Força Municipal: Promotores enviados oficialmente pelo MP deixam audiência ao ver colega também convidado para o debate

Promotor Eduardo Paes compõe a mesa de audiência pública sobre projeto de Paes para a GM ao invés de enviados do MP

Não bastou o promotor Eduardo Paes causar confusão na Câmara do Rio por ser homônimo do prefeito do Rio. Ele também provocou mal-estar no Ministério Público, órgão ao qual é vinculado, com direito à nota oficial. Presente na audiência pública que debateu os dois projetos sobre a Força de Segurança Municipal, o Paes, do MP, foi convidado diretamente pelo presidente da Comissão de Segurança Pública da casa, Rogério Amorim (PL). Só que Amorim também enviou uma convocação oficial ao próprio MP, que designou outros dois promotores para representar o órgão.

Ao chegar à Cinelândia e se depararem com o promotor Paes para compor a mesa de, digamos, poucos lugares extras, a dupla desistiu da participação do evento, deixando a explanação a cargo do xará do alcaide.

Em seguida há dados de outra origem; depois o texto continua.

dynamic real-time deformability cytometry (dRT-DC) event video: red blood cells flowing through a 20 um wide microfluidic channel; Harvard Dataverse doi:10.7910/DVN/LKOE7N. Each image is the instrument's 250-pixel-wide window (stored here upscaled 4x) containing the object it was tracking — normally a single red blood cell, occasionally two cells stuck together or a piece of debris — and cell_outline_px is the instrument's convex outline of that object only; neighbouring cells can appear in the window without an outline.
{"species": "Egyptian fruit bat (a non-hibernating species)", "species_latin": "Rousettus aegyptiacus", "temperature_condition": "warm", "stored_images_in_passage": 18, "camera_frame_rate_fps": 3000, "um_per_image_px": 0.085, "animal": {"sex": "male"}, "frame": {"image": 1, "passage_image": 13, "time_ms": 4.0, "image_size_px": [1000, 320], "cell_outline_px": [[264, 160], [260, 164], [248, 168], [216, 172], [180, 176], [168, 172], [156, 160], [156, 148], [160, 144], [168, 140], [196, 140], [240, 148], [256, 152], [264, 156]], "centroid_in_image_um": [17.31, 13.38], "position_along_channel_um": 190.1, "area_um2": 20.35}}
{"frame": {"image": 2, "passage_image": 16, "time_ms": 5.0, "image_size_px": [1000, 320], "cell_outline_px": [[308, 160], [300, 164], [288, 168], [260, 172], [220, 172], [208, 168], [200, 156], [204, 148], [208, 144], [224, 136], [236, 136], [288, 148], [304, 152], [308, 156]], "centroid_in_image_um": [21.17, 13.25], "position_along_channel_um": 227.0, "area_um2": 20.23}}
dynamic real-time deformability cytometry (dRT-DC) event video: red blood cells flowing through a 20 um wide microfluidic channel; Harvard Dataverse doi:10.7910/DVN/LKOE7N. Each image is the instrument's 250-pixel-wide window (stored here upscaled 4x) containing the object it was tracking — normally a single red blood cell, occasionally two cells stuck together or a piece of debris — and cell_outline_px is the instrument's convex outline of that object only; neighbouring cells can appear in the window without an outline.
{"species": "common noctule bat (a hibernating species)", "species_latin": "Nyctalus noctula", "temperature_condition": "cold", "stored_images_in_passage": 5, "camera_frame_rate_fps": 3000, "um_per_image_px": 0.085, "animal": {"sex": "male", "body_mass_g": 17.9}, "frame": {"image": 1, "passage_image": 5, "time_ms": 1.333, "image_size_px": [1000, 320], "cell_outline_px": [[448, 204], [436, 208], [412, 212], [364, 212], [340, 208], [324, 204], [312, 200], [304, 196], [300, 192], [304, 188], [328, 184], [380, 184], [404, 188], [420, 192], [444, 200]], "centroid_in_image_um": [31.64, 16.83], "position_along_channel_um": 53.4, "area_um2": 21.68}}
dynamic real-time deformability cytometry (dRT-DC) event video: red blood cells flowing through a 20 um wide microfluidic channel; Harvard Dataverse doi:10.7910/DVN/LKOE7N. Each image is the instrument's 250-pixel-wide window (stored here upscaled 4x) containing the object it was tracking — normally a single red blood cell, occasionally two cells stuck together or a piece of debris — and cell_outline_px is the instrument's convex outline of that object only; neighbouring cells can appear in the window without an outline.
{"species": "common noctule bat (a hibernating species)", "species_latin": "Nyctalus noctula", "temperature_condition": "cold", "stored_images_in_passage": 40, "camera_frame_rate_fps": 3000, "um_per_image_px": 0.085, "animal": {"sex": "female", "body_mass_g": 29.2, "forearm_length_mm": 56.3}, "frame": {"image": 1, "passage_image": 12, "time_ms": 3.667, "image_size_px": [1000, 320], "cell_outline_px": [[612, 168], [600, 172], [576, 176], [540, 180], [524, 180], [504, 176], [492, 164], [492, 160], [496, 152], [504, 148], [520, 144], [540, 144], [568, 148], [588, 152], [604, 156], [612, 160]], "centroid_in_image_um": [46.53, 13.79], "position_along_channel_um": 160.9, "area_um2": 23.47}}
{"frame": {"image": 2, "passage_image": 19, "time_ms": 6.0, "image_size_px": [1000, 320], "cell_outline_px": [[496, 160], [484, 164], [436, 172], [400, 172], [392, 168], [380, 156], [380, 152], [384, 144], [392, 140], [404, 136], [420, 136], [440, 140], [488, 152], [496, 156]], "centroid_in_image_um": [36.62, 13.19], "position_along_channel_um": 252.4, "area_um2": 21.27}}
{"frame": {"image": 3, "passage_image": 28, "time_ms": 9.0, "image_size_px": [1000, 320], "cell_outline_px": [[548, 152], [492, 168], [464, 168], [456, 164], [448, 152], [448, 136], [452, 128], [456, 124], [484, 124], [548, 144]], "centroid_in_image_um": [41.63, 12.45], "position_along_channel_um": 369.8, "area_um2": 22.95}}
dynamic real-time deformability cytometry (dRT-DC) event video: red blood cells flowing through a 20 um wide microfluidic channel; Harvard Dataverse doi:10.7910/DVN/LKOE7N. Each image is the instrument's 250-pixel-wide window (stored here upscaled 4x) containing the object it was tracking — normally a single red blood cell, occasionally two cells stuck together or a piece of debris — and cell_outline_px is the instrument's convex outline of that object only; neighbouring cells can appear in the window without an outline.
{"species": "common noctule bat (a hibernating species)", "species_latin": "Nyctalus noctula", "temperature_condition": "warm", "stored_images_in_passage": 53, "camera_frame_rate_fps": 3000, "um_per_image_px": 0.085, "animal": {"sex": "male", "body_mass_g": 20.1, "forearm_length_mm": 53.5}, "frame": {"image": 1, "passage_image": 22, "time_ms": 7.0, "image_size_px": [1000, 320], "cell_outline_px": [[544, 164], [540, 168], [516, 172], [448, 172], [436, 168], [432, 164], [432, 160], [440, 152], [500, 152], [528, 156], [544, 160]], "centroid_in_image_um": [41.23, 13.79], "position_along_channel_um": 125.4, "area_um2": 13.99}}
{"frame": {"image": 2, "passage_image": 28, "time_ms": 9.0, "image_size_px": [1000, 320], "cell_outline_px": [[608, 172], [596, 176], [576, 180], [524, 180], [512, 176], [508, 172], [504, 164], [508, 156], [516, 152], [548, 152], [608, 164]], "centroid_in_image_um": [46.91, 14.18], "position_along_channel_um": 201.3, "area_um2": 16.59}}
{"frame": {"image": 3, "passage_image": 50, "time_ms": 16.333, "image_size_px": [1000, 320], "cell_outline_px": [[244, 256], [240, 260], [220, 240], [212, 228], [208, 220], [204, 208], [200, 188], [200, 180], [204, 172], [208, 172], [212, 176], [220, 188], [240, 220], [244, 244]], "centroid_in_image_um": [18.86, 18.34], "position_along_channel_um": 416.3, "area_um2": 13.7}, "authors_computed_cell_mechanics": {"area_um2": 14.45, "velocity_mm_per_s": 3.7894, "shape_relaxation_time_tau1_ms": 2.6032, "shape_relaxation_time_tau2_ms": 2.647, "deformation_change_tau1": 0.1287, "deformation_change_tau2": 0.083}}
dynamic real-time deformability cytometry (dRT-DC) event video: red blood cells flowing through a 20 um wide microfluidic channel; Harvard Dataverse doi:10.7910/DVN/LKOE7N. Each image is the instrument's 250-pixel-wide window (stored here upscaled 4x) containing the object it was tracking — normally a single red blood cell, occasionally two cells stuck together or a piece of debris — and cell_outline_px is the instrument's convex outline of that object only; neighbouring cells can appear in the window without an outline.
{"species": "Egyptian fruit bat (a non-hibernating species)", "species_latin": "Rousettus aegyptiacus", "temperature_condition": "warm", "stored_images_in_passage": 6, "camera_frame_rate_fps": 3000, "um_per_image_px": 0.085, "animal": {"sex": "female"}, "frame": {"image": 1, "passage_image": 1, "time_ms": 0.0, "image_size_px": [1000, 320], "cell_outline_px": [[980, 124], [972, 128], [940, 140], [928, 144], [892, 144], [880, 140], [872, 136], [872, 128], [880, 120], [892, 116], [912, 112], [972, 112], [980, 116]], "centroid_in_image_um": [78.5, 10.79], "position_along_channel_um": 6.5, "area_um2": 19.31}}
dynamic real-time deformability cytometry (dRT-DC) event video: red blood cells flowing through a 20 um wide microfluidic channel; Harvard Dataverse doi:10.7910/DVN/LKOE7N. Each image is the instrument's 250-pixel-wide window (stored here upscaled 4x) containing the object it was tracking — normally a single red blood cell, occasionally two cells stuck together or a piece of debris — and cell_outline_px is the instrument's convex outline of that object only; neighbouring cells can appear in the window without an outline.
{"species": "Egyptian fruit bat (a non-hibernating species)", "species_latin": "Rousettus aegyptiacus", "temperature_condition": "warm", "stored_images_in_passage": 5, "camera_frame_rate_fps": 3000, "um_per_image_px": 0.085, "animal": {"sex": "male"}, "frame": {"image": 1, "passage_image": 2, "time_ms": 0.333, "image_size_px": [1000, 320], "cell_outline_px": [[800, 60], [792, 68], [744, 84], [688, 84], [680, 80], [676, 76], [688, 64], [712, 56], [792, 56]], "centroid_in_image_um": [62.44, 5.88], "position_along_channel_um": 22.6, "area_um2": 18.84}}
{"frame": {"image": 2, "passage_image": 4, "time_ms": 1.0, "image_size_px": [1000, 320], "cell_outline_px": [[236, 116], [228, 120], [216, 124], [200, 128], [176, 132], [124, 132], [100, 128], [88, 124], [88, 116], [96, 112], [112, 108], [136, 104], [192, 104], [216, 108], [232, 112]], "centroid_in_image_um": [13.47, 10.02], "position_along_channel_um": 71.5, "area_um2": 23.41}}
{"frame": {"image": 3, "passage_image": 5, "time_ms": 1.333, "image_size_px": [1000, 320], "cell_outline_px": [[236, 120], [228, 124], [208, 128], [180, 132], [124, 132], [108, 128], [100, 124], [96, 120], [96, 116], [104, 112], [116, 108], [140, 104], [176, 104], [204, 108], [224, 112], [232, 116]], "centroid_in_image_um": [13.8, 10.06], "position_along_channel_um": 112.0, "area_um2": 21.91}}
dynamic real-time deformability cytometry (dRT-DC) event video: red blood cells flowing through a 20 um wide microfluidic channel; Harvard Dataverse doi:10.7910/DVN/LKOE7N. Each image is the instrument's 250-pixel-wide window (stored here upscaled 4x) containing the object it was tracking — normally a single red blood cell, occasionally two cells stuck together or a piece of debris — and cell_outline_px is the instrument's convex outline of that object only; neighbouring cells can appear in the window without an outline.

O que poderia ser um movimento discreto, deixou de ser após o MPE soltar nota oficial e, para deixar a situação mais evidente. Ao falar, o deputado federal General Pazuello (PL) fez um cumprimento especial a Paes, reconhecido pelo ex-ministro da Saúde de Bolsonaro como integrante de um grupo de estudo sobre Segurança Pública, junto com o próprio General e outros parlamentares, dentre eles, os irmãos Amorins.

O material foi divulgado quando ainda acontecia a audiência pública, certamente, quando o órgão foi acionado pela imprensa. O texto dizia:

“O procurador-geral de Justiça, Antonio José Campos Moreira, designou os promotores de Justiça Paulo Roberto Mello Cunha Júnior e Renata Cossatis para representar o Ministério Público do Estado do Rio de Janeiro (MPRJ) na audiência pública na Câmara dos Vereadores do Rio, nesta quarta-feira (19/03), sobre o projeto de criação da segurança municipal do Rio de Janeiro. Os promotores designados, que falarão em nome da instituição, integram o Grupo Especializado em Segurança Pública (GAESP/MPRJ).”

Questionado, Rogério Amorim reconheceu que o convite se deu pela proximidade com o promotor Paes por causa do grupo de estudos e classificou o convite como “pessoal”. O líder do PL no Palácio Pedro Ernesto ainda descartou que a presença de Paes teria viés político.